Asymmetry is a novel of three parts. The first is about a young woman named Alice, an aspiring writer, who has a love affair with the literary giant, Ezra Blazer. It’s set in New York. The second is about an Iraqi-American economist, Amar, held by immigration in Heathrow, London in 2008. The third is the transcript of Ezra Blazer’s appearance on the BBC Radio 4 show ‘Desert Island Discs’.
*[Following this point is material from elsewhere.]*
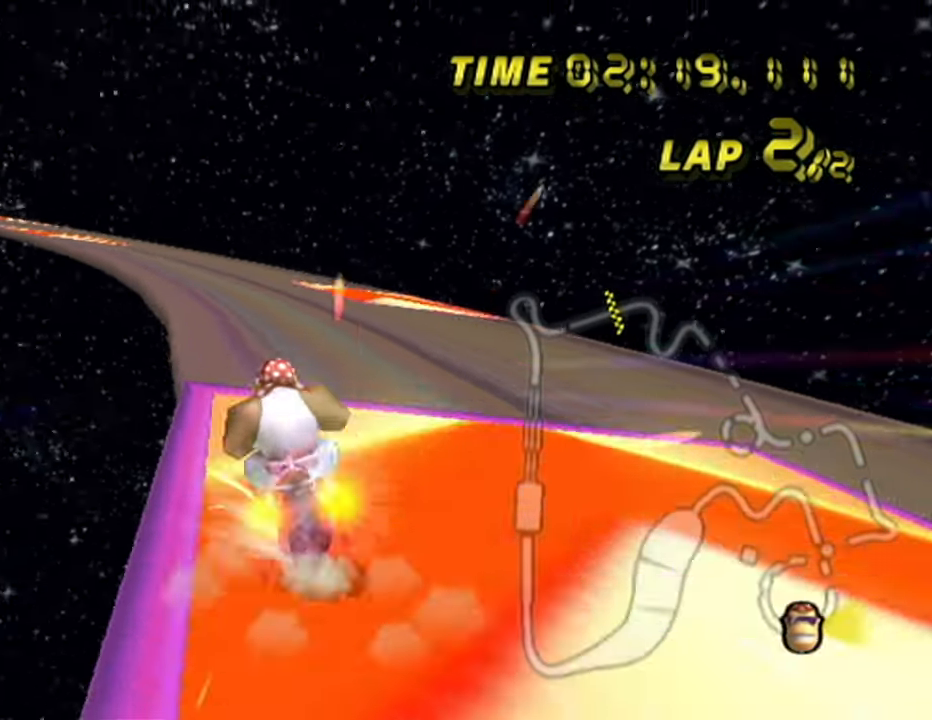
{"buttons": ["A", "R1"], "left_stick": "center", "events": [[150, "left_stick", "center"], [417, "left_stick", "left"], [500, "left_stick", "center"]]}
How these three parts sit in symmetry, or not, to each other. How the three main characters lives compare and contrast to each other, encourages us to compare the influence of birth, gender and situation on our ability to choose our path in life. It is also impossible not to try and seek connections between the three parts, to try and understand how these stories relate to each other. We, like Alice, must use our imaginations to create meaning. As Ezra Blazer says, ‘It’s human nature to try to impose order and form on even the most defiantly chaotic and amorphous stuff of life’.
In that final section we are given a clue to one of these connections.
You could think that this makes Asymmetry an overtly literary novel, something intentionally tricksy. While it is full of literary reflection and reference, it is also very easy to fall into the flow of the characters lives; the writing and storytelling is immensely absorbing.
In America much has been made of Lisa Halliday’s affair with Philip Roth and the possible comparisons between her story and the story of Alice and Ezra Blazer. Much like Lisa herself, I’m not really interested in this (see her interview on The New York Times Book Review Podcast). I am however, frustrated by how easily critics and publicists look for the scandalous angle rather than thinking about the other more interesting comparisons to be made between Asymmetry and other novels like Ali Smith’s How to be both and The Living by Anjali Joseph. We are living in a world in which we live asymmetry but only those suffering from the imbalance seem to notice. Thinking of ourselves outside of our cultural, racial, national, religious, sexual boundaries is really important for a development of human consciousness and the survival of our planet – though I’m not sure that the latter was really on Lisa Halliday’s mind.
Asymmetry is a clever and thought-provoking novel. It should be part of a wider conversation about books that sit seemingly different narratives together to inform and challenge our interpretations of the more ‘defiantly chaotic’ nature of our world.